WHAT IS BEING ASKED:
Scan the records that follow, and whenever a line has the word "linecap", copy it.

Stored data entries
%%

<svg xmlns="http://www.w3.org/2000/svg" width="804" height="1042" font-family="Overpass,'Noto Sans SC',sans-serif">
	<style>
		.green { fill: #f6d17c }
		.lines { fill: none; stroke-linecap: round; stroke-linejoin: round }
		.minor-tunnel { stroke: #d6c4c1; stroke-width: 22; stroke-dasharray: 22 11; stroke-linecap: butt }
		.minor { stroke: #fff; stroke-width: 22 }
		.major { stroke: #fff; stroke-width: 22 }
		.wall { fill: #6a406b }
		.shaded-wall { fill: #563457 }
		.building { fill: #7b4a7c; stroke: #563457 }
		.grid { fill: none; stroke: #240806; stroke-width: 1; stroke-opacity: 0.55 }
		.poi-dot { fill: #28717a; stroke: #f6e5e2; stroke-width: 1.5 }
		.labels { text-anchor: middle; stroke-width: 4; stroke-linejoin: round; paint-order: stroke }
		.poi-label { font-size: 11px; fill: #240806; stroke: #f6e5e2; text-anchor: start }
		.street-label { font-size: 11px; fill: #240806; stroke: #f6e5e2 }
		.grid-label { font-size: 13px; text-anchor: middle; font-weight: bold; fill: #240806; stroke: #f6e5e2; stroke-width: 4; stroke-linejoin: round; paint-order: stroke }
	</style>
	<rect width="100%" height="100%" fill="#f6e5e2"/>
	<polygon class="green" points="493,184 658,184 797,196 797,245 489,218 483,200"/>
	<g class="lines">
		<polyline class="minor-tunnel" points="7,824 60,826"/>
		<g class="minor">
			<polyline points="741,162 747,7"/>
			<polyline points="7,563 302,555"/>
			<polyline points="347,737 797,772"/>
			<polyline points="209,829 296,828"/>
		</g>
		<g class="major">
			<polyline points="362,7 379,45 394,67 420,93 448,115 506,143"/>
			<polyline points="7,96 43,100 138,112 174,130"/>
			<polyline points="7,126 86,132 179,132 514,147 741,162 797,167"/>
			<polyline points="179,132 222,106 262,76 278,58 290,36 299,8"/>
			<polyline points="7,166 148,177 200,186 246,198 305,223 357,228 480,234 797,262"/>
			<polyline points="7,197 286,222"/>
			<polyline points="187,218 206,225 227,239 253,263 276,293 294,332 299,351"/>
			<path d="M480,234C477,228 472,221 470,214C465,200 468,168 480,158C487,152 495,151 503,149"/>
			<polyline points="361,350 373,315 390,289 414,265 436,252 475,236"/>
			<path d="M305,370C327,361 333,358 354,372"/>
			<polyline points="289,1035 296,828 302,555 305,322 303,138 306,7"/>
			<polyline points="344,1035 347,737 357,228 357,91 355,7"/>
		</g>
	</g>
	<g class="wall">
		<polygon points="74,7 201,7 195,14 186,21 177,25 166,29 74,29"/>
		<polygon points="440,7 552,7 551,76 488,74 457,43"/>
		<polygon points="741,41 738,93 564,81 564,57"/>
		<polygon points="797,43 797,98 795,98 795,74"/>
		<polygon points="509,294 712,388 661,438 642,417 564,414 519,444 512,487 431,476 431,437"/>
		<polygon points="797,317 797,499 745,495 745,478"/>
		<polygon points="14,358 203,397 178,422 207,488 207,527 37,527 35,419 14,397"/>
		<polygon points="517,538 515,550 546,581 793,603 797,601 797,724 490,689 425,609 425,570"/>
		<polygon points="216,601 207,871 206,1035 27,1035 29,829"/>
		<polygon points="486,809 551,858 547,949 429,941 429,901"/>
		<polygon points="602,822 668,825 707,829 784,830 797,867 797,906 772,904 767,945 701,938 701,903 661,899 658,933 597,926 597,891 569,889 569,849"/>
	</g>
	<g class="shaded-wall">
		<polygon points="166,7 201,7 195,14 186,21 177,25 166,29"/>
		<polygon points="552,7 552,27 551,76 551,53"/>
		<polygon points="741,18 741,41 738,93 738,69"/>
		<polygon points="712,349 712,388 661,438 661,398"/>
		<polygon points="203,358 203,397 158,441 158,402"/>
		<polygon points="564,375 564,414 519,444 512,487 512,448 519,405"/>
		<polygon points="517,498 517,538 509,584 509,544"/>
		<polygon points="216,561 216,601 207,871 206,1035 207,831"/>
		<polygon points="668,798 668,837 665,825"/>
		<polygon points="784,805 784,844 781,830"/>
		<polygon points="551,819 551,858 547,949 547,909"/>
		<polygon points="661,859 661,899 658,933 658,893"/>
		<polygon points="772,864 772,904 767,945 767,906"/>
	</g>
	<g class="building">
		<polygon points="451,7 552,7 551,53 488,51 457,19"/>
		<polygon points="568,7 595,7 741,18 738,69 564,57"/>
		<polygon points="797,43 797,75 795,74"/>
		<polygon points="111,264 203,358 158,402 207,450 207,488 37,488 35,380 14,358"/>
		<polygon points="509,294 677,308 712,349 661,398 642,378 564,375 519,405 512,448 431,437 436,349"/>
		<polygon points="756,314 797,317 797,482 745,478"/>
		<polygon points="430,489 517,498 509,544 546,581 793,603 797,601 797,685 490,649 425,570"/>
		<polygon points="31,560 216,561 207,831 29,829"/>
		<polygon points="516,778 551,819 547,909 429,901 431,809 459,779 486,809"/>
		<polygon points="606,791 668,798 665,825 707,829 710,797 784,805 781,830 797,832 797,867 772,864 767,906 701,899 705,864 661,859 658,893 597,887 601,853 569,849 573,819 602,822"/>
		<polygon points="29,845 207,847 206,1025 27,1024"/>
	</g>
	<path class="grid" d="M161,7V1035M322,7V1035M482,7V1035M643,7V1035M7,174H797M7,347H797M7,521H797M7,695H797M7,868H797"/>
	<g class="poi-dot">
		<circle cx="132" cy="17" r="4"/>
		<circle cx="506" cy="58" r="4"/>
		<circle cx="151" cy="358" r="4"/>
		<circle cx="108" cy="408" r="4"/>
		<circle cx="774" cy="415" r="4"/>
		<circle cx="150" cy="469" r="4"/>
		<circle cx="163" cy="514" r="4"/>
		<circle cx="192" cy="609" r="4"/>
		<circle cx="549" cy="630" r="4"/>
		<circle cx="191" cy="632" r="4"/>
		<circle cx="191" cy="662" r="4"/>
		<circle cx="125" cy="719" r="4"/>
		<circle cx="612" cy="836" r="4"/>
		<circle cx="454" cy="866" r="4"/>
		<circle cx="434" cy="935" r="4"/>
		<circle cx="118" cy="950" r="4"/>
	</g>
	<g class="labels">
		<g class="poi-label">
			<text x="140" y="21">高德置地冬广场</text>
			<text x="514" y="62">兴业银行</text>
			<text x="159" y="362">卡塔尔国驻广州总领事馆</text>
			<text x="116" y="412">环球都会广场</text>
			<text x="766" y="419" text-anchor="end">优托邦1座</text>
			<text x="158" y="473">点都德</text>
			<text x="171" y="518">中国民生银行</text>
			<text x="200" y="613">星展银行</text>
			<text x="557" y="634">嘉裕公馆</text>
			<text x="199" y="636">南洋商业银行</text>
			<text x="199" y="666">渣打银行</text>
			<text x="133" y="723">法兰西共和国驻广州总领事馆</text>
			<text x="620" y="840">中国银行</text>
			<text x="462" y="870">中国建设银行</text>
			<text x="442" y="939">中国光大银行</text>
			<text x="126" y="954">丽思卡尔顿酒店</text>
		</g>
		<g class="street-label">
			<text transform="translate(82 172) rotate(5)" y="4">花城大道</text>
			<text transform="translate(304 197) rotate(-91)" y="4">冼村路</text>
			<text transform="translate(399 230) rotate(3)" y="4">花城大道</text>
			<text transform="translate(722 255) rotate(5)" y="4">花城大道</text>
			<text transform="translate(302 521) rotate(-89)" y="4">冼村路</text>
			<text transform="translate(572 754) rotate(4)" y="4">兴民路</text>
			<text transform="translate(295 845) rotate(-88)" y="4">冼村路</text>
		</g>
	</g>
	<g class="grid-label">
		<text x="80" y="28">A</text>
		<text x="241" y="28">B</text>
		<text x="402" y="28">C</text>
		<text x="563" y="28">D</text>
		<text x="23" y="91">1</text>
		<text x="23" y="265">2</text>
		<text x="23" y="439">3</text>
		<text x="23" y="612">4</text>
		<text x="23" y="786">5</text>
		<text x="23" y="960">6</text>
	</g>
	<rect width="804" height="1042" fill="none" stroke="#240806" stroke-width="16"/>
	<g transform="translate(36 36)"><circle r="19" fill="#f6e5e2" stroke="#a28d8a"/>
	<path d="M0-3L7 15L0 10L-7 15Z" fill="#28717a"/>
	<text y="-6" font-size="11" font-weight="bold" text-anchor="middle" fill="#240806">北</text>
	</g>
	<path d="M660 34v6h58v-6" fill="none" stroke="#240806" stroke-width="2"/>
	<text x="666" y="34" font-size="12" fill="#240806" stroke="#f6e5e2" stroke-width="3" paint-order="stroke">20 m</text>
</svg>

%%

TASK RESULT:
		.lines { fill: none; stroke-linecap: round; stroke-linejoin: round }
		.minor-tunnel { stroke: #d6c4c1; stroke-width: 22; stroke-dasharray: 22 11; stroke-linecap: butt }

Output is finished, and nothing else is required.